● EXERCISE REQUIREMENTS
Filter the entries below down to the lines that hold "thickness".

● RECORDS PROVIDED
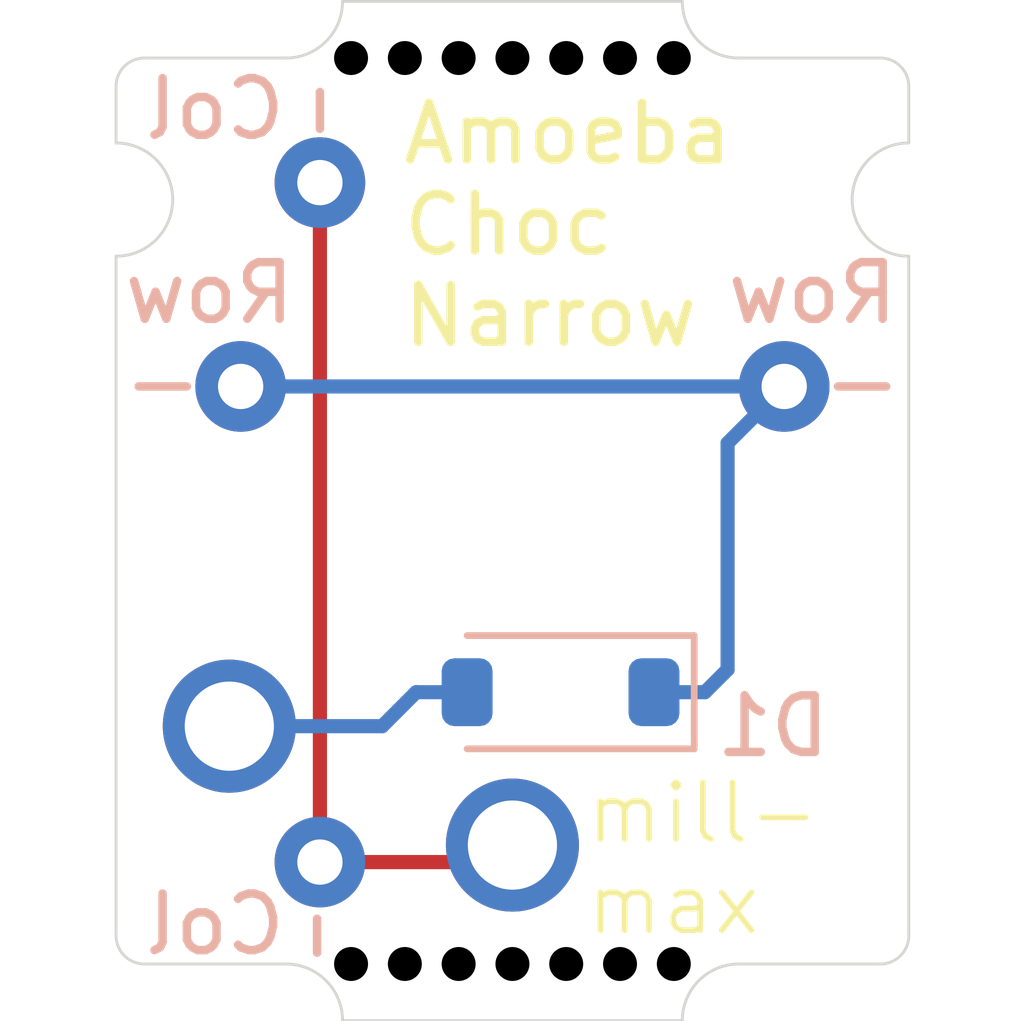
<source format=kicad_pcb>
(kicad_pcb (version 20221018) (generator pcbnew)

  (general
    (thickness 1.6)
  )

  (paper "USLetter")
  (title_block
    (title "Amoeba Choc Narrow")
    (rev "0.1.0-alpha")
    (comment 1 "and sturdier column walls; with socket STEP file. ")
    (comment 2 "allows choc 18 mm or narrower Dactyl column spacing ")
    (comment 3 "A choc keyboard single-switch Amoeba PCB with Mill-Max hotswap that  ")
  )

  (layers
    (0 "F.Cu" signal)
    (31 "B.Cu" signal)
    (32 "B.Adhes" user "B.Adhesive")
    (33 "F.Adhes" user "F.Adhesive")
    (34 "B.Paste" user)
    (35 "F.Paste" user)
    (36 "B.SilkS" user "B.Silkscreen")
    (37 "F.SilkS" user "F.Silkscreen")
    (38 "B.Mask" user)
    (39 "F.Mask" user)
    (40 "Dwgs.User" user "User.Drawings")
    (41 "Cmts.User" user "User.Comments")
    (42 "Eco1.User" user "User.Eco1")
    (43 "Eco2.User" user "User.Eco2")
    (44 "Edge.Cuts" user)
    (45 "Margin" user)
    (46 "B.CrtYd" user "B.Courtyard")
    (47 "F.CrtYd" user "F.Courtyard")
    (48 "B.Fab" user)
    (49 "F.Fab" user)
    (50 "User.1" user)
    (51 "User.2" user)
    (52 "User.3" user)
    (53 "User.4" user)
    (54 "User.5" user)
    (55 "User.6" user)
    (56 "User.7" user)
    (57 "User.8" user)
    (58 "User.9" user)
  )

  (setup
    (pad_to_mask_clearance 0)
    (pcbplotparams
      (layerselection 0x00010fc_ffffffff)
      (plot_on_all_layers_selection 0x0000000_00000000)
      (disableapertmacros false)
      (usegerberextensions false)
      (usegerberattributes true)
      (usegerberadvancedattributes true)
      (creategerberjobfile true)
      (dashed_line_dash_ratio 12.000000)
      (dashed_line_gap_ratio 3.000000)
      (svgprecision 4)
      (plotframeref false)
      (viasonmask false)
      (mode 1)
      (useauxorigin false)
      (hpglpennumber 1)
      (hpglpenspeed 20)
      (hpglpendiameter 15.000000)
      (dxfpolygonmode true)
      (dxfimperialunits true)
      (dxfusepcbnewfont true)
      (psnegative false)
      (psa4output false)
      (plotreference true)
      (plotvalue true)
      (plotinvisibletext false)
      (sketchpadsonfab false)
      (subtractmaskfromsilk false)
      (outputformat 1)
      (mirror false)
      (drillshape 1)
      (scaleselection 1)
      (outputdirectory "")
    )
  )

  (net 0 "")
  (net 1 "row")
  (net 2 "Net-(D1-A)")
  (net 3 "col")

  (footprint "Amoeba_Choc_Nar:pg1350-hotswap" (layer "F.Cu") (at 130 110))

  (footprint "Amoeba_Choc_Nar:Mouse_Bites" (layer "F.Cu") (at 130 118))

  (footprint "Amoeba_Choc_Nar:Mouse_Bites" (layer "F.Cu") (at 130 102))

  (footprint "Amoeba_Choc_Nar:Pin_D0.8mm_L7.0mm" (layer "B.Cu") (at 126.6 104.2 180))

  (footprint "Amoeba_Choc_Nar:Pin_D0.8mm_L7.0mm" (layer "B.Cu") (at 134.8 107.8 180))

  (footprint "Amoeba_Choc_Nar:Pin_D0.8mm_L7.0mm" (layer "B.Cu") (at 125.2 107.8 180))

  (footprint "Diode_SMD:D_SOD-123" (layer "B.Cu") (at 130.85 113.2 180))

  (footprint "Amoeba_Choc_Nar:Pin_D0.8mm_L7.0mm" (layer "B.Cu") (at 126.6 116.2 180))

  (gr_line (start 135.75 107.8) (end 136.6 107.8)
    (stroke (width 0.15) (type default)) (layer "B.SilkS") (tstamp 21ad5041-dd26-4ade-b9d9-2b5f4b2ac604))
  (gr_line (start 126.55 117.2) (end 126.55 117.8)
    (stroke (width 0.15) (type default)) (layer "B.SilkS") (tstamp 6f193a3b-62fc-4bfa-94f2-b2fef60e17a0))
  (gr_line (start 124.25 107.8) (end 123.4 107.8)
    (stroke (width 0.15) (type default)) (layer "B.SilkS") (tstamp 9184931a-f4dc-4994-8f88-022144e15e19))
  (gr_line (start 126.6 103.25) (end 126.6 102.6)
    (stroke (width 0.15) (type default)) (layer "B.SilkS") (tstamp b5cd37b6-5549-4482-9b78-37505c714da7))
  (gr_arc (start 127 101) (mid 126.707107 101.707107) (end 126 102)
    (stroke (width 0.05) (type default)) (layer "Edge.Cuts") (tstamp 04db2ef2-8638-4747-adc1-1065b5c651e9))
  (gr_arc (start 134 102) (mid 133.292893 101.707107) (end 133 101)
    (stroke (width 0.05) (type default)) (layer "Edge.Cuts") (tstamp 2612e802-5e1f-452d-8384-25b27d5beff1))
  (gr_arc (start 133 119) (mid 133.292893 118.292893) (end 134 118)
    (stroke (width 0.05) (type default)) (layer "Edge.Cuts") (tstamp 298e2c3b-f925-4ea3-9b1c-166da558ff88))
  (gr_arc (start 126 118) (mid 126.707107 118.292893) (end 127 119)
    (stroke (width 0.05) (type default)) (layer "Edge.Cuts") (tstamp 3a82400e-5993-44d7-b5c4-9fbdfdefe6b5))
  (gr_line (start 133 119) (end 127 119)
    (stroke (width 0.05) (type default)) (layer "Edge.Cuts") (tstamp 632da317-c781-4f5d-9fb6-599d31490a84))
  (gr_line (start 133 101) (end 127 101)
    (stroke (width 0.05) (type default)) (layer "Edge.Cuts") (tstamp a26e2910-f382-404a-9700-6e18af768286))
  (gr_text_box "Amoeba\nChoc\nNarrow"
    (start 127.25 102) (end 133.5 107) (layer "F.SilkS") (tstamp 5a0cfb16-7ad9-4d08-be10-61f25d043e4b)
      (effects (font (size 1 1) (thickness 0.15)) (justify left top))
  )

  (segment (start 132.5 113.2) (end 133.4 113.2) (width 0.25) (layer "B.Cu") (net 1) (tstamp 04de1bed-6fe7-407d-bc5c-0ac16d657324))
  (segment (start 125.2 107.8) (end 134.8 107.8) (width 0.25) (layer "B.Cu") (net 1) (tstamp 29280787-5e2e-44f7-8ae5-72a33f4ddc08))
  (segment (start 133.8 108.8) (end 134.8 107.8) (width 0.25) (layer "B.Cu") (net 1) (tstamp 8424c68d-7448-4dbc-86ba-2f3d1708a7dc))
  (segment (start 133.4 113.2) (end 133.8 112.8) (width 0.25) (layer "B.Cu") (net 1) (tstamp ad95df5e-2034-4b5e-85eb-71b9d0971e70))
  (segment (start 133.8 112.8) (end 133.8 108.8) (width 0.25) (layer "B.Cu") (net 1) (tstamp ec7b680e-9185-4a19-bfcb-1131f29cb15f))
  (segment (start 128.3 113.2) (end 129.2 113.2) (width 0.25) (layer "B.Cu") (net 2) (tstamp 3118fbd4-b865-4e99-8b57-c743c3fcaa67))
  (segment (start 125 113.8) (end 127.7 113.8) (width 0.25) (layer "B.Cu") (net 2) (tstamp afb600f9-d173-406c-9d7a-2b87f8ef0166))
  (segment (start 127.7 113.8) (end 128.3 113.2) (width 0.25) (layer "B.Cu") (net 2) (tstamp f07f31af-65ce-4e5f-9c32-b1f5b7a45a3d))
  (segment (start 129.700001 116.2) (end 130 115.900001) (width 0.25) (layer "F.Cu") (net 3) (tstamp 28976a3f-b519-4f2d-9563-aefcefc75f90))
  (segment (start 126.6 116.2) (end 129.700001 116.2) (width 0.25) (layer "F.Cu") (net 3) (tstamp 65070078-c31c-4821-9a7e-c0222155f8be))
  (segment (start 126.6 104.2) (end 126.6 116.2) (width 0.25) (layer "F.Cu") (net 3) (tstamp c679c712-5a12-4e4c-8ad0-79e4c66c5f4b))

)

</source>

● TASK ANSWER
    (thickness 1.6)
      (effects (font (size 1 1) (thickness 0.15)) (justify left top))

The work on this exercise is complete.